_EXERCISE INSTRUCTIONS_
The answer is all of the data repeated exactly, with each picture omitted.

══════════════════════════════

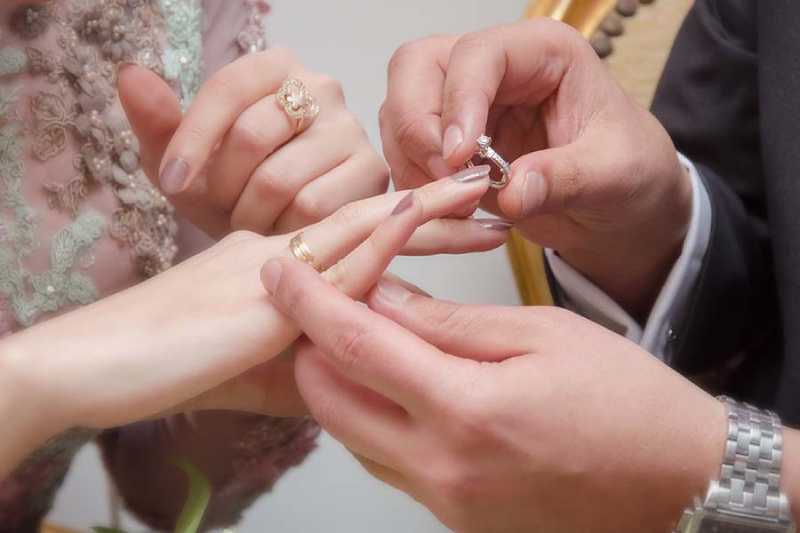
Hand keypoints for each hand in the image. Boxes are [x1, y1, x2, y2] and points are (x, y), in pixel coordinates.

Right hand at [0, 168, 503, 476]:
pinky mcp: (259, 299)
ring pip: (355, 231)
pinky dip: (371, 242)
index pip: (353, 242)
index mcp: (276, 270)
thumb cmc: (168, 364)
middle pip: (366, 224)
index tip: (457, 218)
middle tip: (481, 184)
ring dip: (417, 209)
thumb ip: (309, 365)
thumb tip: (361, 378)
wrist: (95, 367)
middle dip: (429, 206)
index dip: (407, 227)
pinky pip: (325, 267)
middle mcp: (279, 257)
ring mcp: (271, 272)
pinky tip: (407, 218)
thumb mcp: (254, 365)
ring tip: (471, 185)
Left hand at [119, 49, 387, 237]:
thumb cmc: (231, 189)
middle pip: (253, 136)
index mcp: (275, 67)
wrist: (279, 228)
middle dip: (223, 185)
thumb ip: (156, 121)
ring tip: (249, 220)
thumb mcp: (186, 163)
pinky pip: (313, 207)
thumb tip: (130, 75)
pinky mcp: (372, 172)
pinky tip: (279, 231)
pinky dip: (284, 229)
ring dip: (250, 213)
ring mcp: (352, 129)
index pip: (227, 89)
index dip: (192, 139)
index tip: (172, 181)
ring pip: (281, 179)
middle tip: (220, 207)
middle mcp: (322, 87)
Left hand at [263, 265, 726, 532]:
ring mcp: (445, 502)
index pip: (354, 346)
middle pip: (329, 403)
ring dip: (341, 385)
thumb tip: (381, 297)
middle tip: (326, 304)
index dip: (307, 302)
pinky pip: (387, 464)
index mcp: (465, 410)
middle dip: (311, 348)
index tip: (279, 270)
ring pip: (352, 436)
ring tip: (363, 340)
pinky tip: (398, 388)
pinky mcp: (455, 518)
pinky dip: (375, 420)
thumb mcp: (539, 334)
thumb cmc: (624, 398)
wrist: (677, 482)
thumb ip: (448, 321)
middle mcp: (441, 467)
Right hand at [381, 20, 691, 316]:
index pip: (477, 55)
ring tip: (456, 202)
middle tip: (445, 177)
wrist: (619, 208)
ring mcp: (464, 106)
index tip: (461, 157)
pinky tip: (449, 210)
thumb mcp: (614, 174)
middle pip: (416, 67)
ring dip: (413, 160)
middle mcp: (494, 70)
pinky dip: (414, 183)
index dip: (459, 102)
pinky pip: (405, 154)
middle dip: (417, 126)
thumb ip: (566, 177)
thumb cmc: (629, 172)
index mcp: (541, 53)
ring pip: (399, 109)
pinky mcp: (448, 145)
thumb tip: (514, 192)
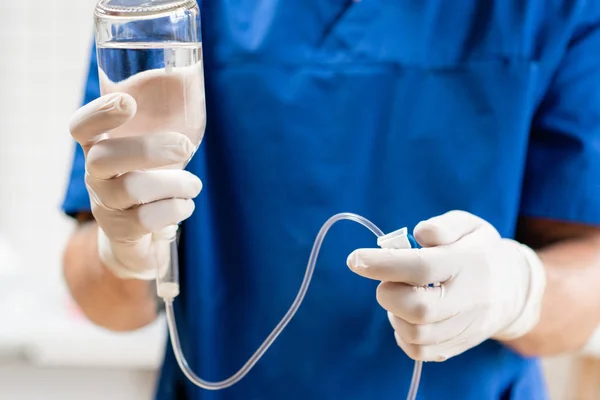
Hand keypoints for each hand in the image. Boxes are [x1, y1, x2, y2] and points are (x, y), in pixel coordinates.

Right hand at [69, 93, 201, 279]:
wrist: (141, 233)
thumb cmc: (151, 175)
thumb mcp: (154, 142)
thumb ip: (160, 111)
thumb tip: (186, 70)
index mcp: (99, 146)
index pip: (81, 127)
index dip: (99, 114)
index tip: (127, 102)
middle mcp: (94, 174)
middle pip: (104, 158)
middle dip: (150, 149)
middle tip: (185, 146)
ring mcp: (104, 204)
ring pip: (133, 189)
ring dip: (176, 183)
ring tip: (193, 185)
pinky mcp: (120, 231)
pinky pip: (148, 219)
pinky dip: (176, 209)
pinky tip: (184, 205)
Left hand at [347, 211, 545, 360]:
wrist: (513, 290)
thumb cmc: (480, 251)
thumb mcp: (469, 226)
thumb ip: (442, 226)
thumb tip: (417, 234)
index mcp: (469, 264)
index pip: (422, 267)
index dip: (383, 264)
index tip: (355, 259)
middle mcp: (469, 300)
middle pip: (419, 309)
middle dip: (389, 293)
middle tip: (388, 279)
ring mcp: (464, 328)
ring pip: (416, 335)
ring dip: (395, 313)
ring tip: (401, 294)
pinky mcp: (456, 346)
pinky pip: (419, 352)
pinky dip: (402, 334)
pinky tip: (406, 315)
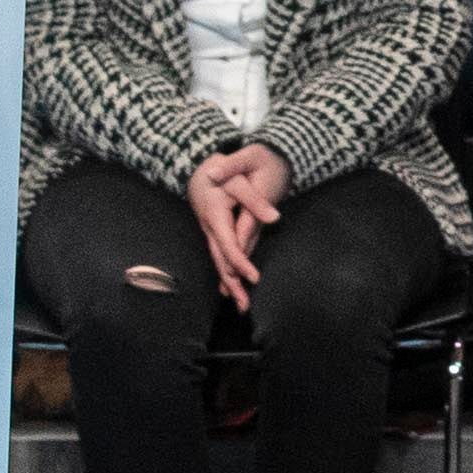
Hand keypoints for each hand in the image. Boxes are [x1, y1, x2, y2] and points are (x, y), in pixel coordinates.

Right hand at [185, 147, 273, 307]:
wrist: (198, 166)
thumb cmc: (223, 172)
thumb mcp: (239, 180)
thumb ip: (256, 201)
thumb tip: (275, 219)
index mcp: (215, 217)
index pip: (229, 246)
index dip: (241, 263)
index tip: (254, 278)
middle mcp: (210, 228)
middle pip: (221, 261)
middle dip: (233, 284)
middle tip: (245, 306)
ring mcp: (210, 232)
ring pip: (219, 261)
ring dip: (229, 283)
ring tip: (241, 304)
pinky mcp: (213, 232)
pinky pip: (219, 256)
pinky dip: (225, 272)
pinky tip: (230, 286)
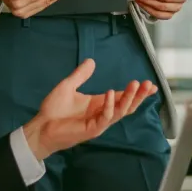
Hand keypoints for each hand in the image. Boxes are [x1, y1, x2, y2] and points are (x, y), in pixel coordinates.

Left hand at [23, 58, 157, 159]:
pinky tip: (111, 93)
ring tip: (136, 85)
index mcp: (99, 104)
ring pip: (121, 111)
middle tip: (149, 84)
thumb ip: (80, 75)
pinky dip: (110, 105)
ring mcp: (99, 122)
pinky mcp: (92, 129)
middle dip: (139, 95)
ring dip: (130, 98)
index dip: (136, 91)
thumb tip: (92, 61)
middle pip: (127, 105)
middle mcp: (103, 113)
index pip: (123, 97)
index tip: (150, 84)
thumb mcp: (68, 87)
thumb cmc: (53, 110)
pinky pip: (106, 117)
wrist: (41, 127)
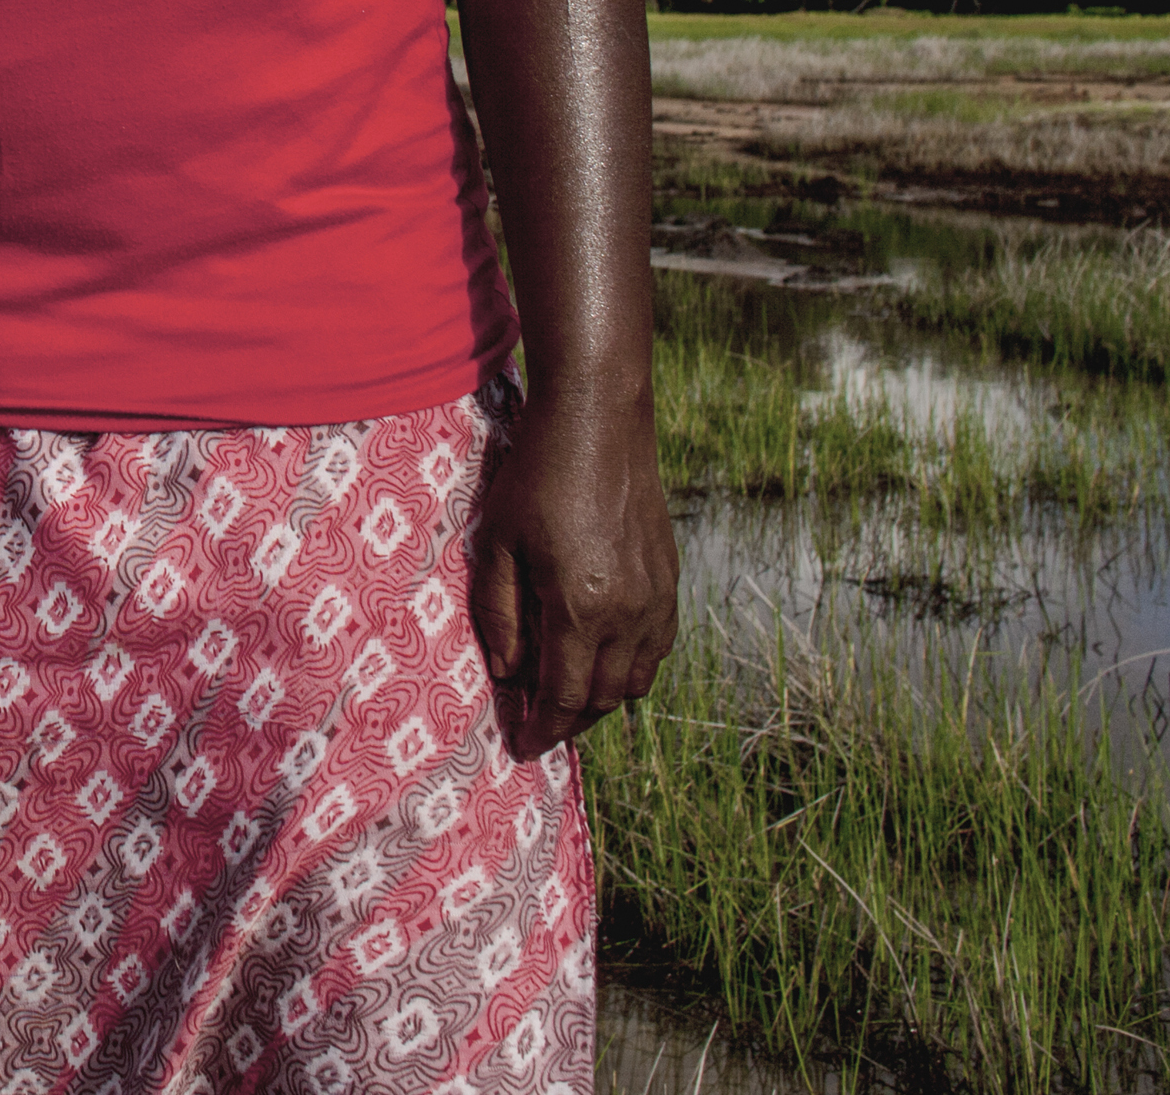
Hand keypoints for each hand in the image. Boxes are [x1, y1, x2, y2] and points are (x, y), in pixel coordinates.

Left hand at [469, 383, 676, 759]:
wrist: (598, 421)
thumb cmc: (536, 476)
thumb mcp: (499, 545)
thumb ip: (500, 616)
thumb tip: (506, 674)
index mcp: (580, 609)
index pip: (564, 697)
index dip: (542, 730)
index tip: (521, 748)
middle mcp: (628, 613)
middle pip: (603, 698)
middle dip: (570, 721)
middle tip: (539, 724)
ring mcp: (657, 597)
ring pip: (636, 679)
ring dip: (603, 697)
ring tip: (568, 694)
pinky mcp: (670, 578)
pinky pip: (657, 647)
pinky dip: (631, 666)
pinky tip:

══════════════════════════════

_ANSWER BELOW_
Hand keypoints for each hand in the image. Boxes are [x1, y1, x2, y2] and points are (x, y), in pixel coordinates.

Right hand at [0, 168, 503, 476]:
pinky mcp: (259, 299)
ring pip: (355, 231)
pinky dip: (371, 242)
index pip: (353, 242)
index mcp: (276, 270)
thumb cmc: (168, 364)
middle pip: (366, 224)
index tip: (457, 218)
middle tip: (481, 184)
ring dip: (417, 209)
thumb ip: (309, 365)
thumb tip: (361, 378)
wrist: (95, 367)
middle dip: (429, 206)
index dip: (407, 227)
pinky pip: (325, 267)
middle mcp: (279, 257)
ring mcp: (271, 272)
pinky tip: (407, 218)
thumb mcp: (254, 365)
ring tip: (471, 185)
Left hand at [119, 49, 387, 237]:
thumb cmc: (231, 189)
middle pip: (253, 136)
index mcp: (275, 67)
wrist: (279, 228)
middle dip: (223, 185)
thumb ip: (156, 121)
ring tip: (249, 220)
thumb mcp: (186, 163)
pinky pip: (313, 207)
thumb tip: (130, 75)
pinky mcp: (372, 172)
pinky tip: (279, 231)
pinky dip: (284, 229)
ring dip: (250, 213)
ring mcp: (352, 129)
index pip: (227, 89)
index dip: (192, 139)
index tip: (172, 181)
ring pip: (281, 179)
middle tip: (220, 207)
middle mcp: (322, 87)
Left hand at [263, 265, 726, 532]:
ring mcp: (445, 502)
index pip: (354, 346)
middle pip: (329, 403)
ring dip: (341, 385)
thumb tip: (381, 297)
middle tip: (326, 304)
index dip: (307, 302)
pinky pip: (387, 464)
index mcp: (465, 410)
middle dip: (311, 348)
index tip: (279, 270)
ring pip: (352, 436)
ring tip: (363, 340)
pinky tip: (398, 388)
pinky mcp: (455, 518)
pinky dip: (375, 420)
thumb mcp: (539, 334)
thumb cmc: (624, 398)
wrist: (677, 482)
thumb ip: (448, 321)
middle mcp: (441, 467)
Right hand at [381, 20, 691, 316]:
index pip: (477, 55)
ring tip: (456, 202)
middle tip: (445, 177)
wrist: (619, 208)
ring mcp: (464, 106)
index tip: (461, 157)
pinky tip: (449, 210)
thumb mcp: (614, 174)
middle pip: (416, 67)
ring dip: (413, 160)
middle mcp: (494, 70)
pinky dip: (414, 183)
index dip: (459, 102)
pinky pip: (405, 154)
middle dip: (417, 126)
thumb ip: (566, 177)
thumb cmc: (629, 172)
index mcp: (541, 53)
ring pip: (399, 109)
pinky mcp: (448, 145)
thumb tip: (514, 192)
Hand keypoints for each hand in the image. Boxes are [x1, y1, x2, y2] and points are (x, y), in pixel coordinates.

Right hand at [69, 93, 201, 279]:
wrist: (141, 233)
thumb cmc: (151, 175)
thumb mcp: (154, 142)
thumb ip: (160, 111)
thumb tip: (186, 70)
index mcp: (99, 146)
index pip: (81, 127)
index dip: (99, 114)
index tip: (127, 102)
middle mcp: (94, 174)
middle pip: (104, 158)
middle dip: (150, 149)
middle tip: (185, 146)
ring mcp: (104, 204)
ring pip: (133, 189)
ring dip: (176, 183)
ring tip: (193, 185)
pinky mcp: (120, 231)
pinky pip: (148, 219)
pinky dip: (176, 209)
pinky tip: (184, 205)
Left hand at [347, 211, 545, 360]:
wrist: (513, 290)
thumb cmc: (480, 251)
thumb mcp: (469, 226)
thumb ip: (442, 226)
thumb tip: (417, 234)
index mcp: (469, 264)
index pip: (422, 267)
index dip: (383, 264)
index tip: (355, 259)
middle mcp: (469, 300)
middle pip: (419, 309)
middle dip: (389, 293)
middle tip: (388, 279)
ring mcp: (464, 328)
ring pip: (416, 335)
ring dip: (395, 313)
ring tip: (401, 294)
pinky mcp: (456, 346)
pinky pip: (419, 352)
pinky dip: (402, 334)
pinky tip: (406, 315)
Hand keypoints for each hand in the image. Boxes are [x1, y1, x2, y2] and points are (x, y), in pixel coordinates.

Right hand at [185, 147, 273, 307]:
wrist: (198, 166)
thumb cmc: (223, 172)
thumb mcp: (239, 180)
thumb ip: (256, 201)
thumb tip: (275, 219)
index mcp: (215, 217)
index pip: (229, 246)
index dip: (241, 263)
index tip: (254, 278)
middle mcp: (210, 228)
middle pip: (221, 261)
middle dip: (233, 284)
middle tip: (245, 306)
ring mcp: (210, 232)
ring pip: (219, 261)
ring dip: (229, 283)
ring tip: (241, 304)
pinky mcp: (213, 232)
pinky pip: (219, 256)
pinky dip: (225, 272)
pinky tip: (230, 286)
Hand keypoints for each hand in the image. Boxes are [x1, y1, x2, y2] and points are (x, y), in pixel coordinates.

Left hand at [23, 58, 157, 159]:
pinky tip: (111, 93)
ring tip: (136, 85)
index mcp: (99, 104)
ring pip: (121, 111)
middle tip: (149, 84)
thumb ip: (80, 75)
pinky dip: (110, 105)
ring mcp: (99, 122)
pinky mcp: (92, 129)
middle dip: (139, 95)
ring dip: (130, 98)
index dip: (136, 91)
thumb tip: (92, 61)
middle pip: (127, 105)
middle mcp: (103, 113)
index pip: (123, 97)
index tip: (150, 84)
thumb mcp: (68, 87)
thumb cmc: (53, 110)
pinky pip: (106, 117)
wrist: (41, 127)
Hand keypoints for each hand in the image. Boxes are [x1, y1, x2, y2] and points are (x, y), in pixel coordinates.

Left hand at [469, 383, 676, 759]:
wrist: (598, 421)
thumb cmc: (536, 476)
thumb mcp: (499, 545)
thumb ip: (500, 616)
thumb tip: (506, 674)
index mcp: (580, 609)
index pip: (564, 697)
index dip: (542, 730)
index tip: (521, 748)
middle mcp: (628, 613)
middle pip: (603, 698)
middle dip: (570, 721)
middle tip: (539, 724)
ring mcp: (657, 597)
ring pip: (636, 679)
ring dip: (603, 697)
ring tip: (568, 694)
pinky mcp: (670, 578)
pinky pip: (657, 647)
pinky dip: (631, 666)
pinky tip:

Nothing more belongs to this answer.